France was the global pioneer of chip-card public-payphone technology. Roland Moreno's 1974 patent for the integrated-circuit smart card led directly to France Télécom's national télécarte deployment beginning in 1984 — the first mass-market chip-card payphone system in the world, years ahead of magnetic-stripe equivalents elsewhere in Europe. Over three decades France Télécom issued thousands of commemorative télécarte designs, and télécartophilie (télécarte collecting) became a meaningful hobby market with active dealer networks and reference catalogues. Magnetic-stripe and prepaid international cartes téléphoniques from competing private operators joined France Télécom's branded card in the late 1990s and 2000s, particularly aimed at the North African and Sub-Saharan African diaspora calling markets. The télécarte public-payphone system was formally decommissioned in 2014 once mobile saturation made the kiosk fleet unsustainable; thousands of orange-trim phone booths were retired across the network.

Tempest Telecom provided dial-up access in France through local POPs in Paris, Lyon, Marseille, and other regional commercial centers at metered rates, plus WiFi hotspot service at $19.95/day as airports, SNCF rail stations, and major hotel chains deployed wireless networks through the mid-2000s. For travelers heading off-grid into the Alps, Pyrenees, or rural Provence, Tempest's Iridium 9505A and 9505 handsets — and later Inmarsat BGAN terminals — provided fallback global voice and basic data. Calling-card kiosks in train stations and major airports were dense through the 2000s before mobile phones made them obsolete.

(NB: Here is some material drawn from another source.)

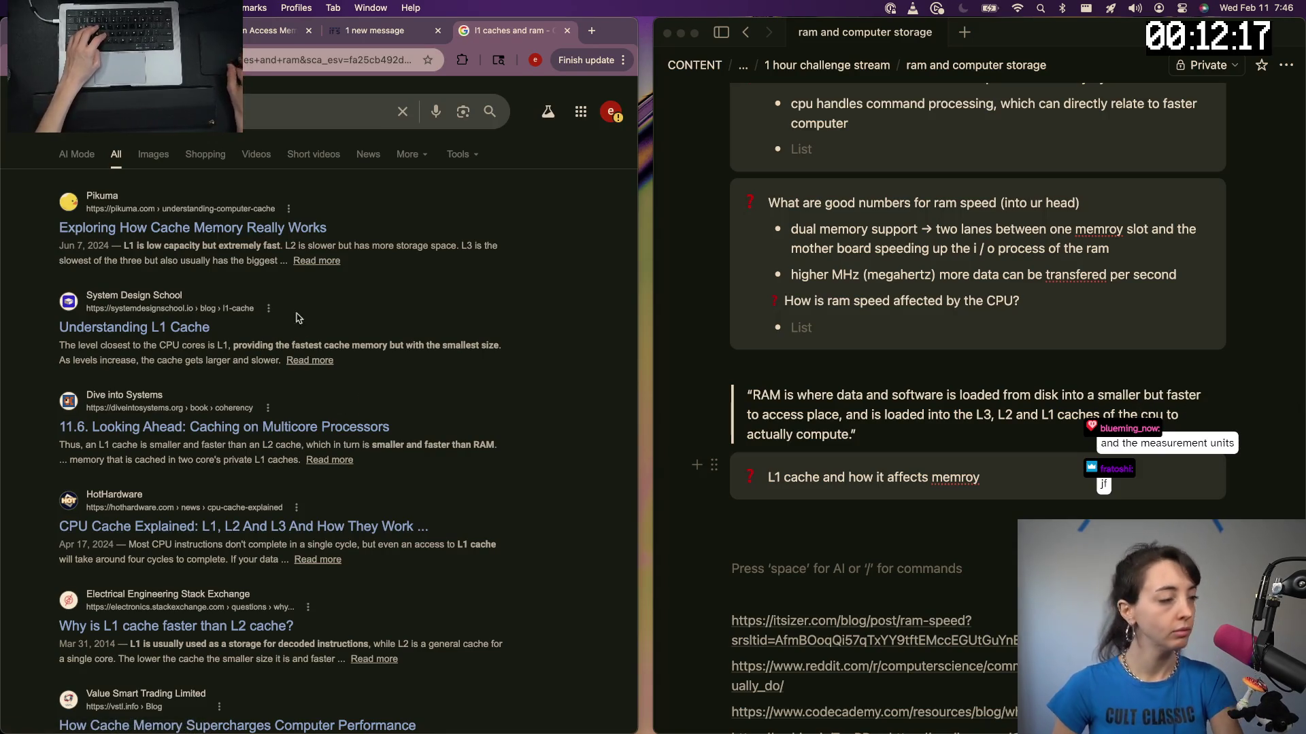
click(156, 229)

Modern France has near-universal LTE coverage and broad fiber-to-the-home deployment, with Orange, Free, and SFR competing aggressively on price. The TGV high-speed-rail network has WiFi on most routes and Paris-area transit has 4G/5G throughout the underground network.

Tempest's services across France, 1997–2012

Tempest Telecommunications operated international connectivity services in France between 1997 and 2012 under a unified prepaid account that absorbed multiple service types onto a single customer credential. Customers in France drew from the same balance for pre-paid international voice calling, RADIUS-authenticated dial-up Internet roaming, metered Wi-Fi hotspot access, Iridium satellite voice, and Inmarsat BGAN data terminals. An attempted kiosk-payment federation (PATN, 1998) extended the same architecture to public Internet terminals but failed to reach scale.

Iridium satellite voice was available in France from approximately 2001 (post-bankruptcy relaunch). Thuraya coverage did not extend to France; Inmarsat BGAN data terminals filled the broadband gap from late 2005.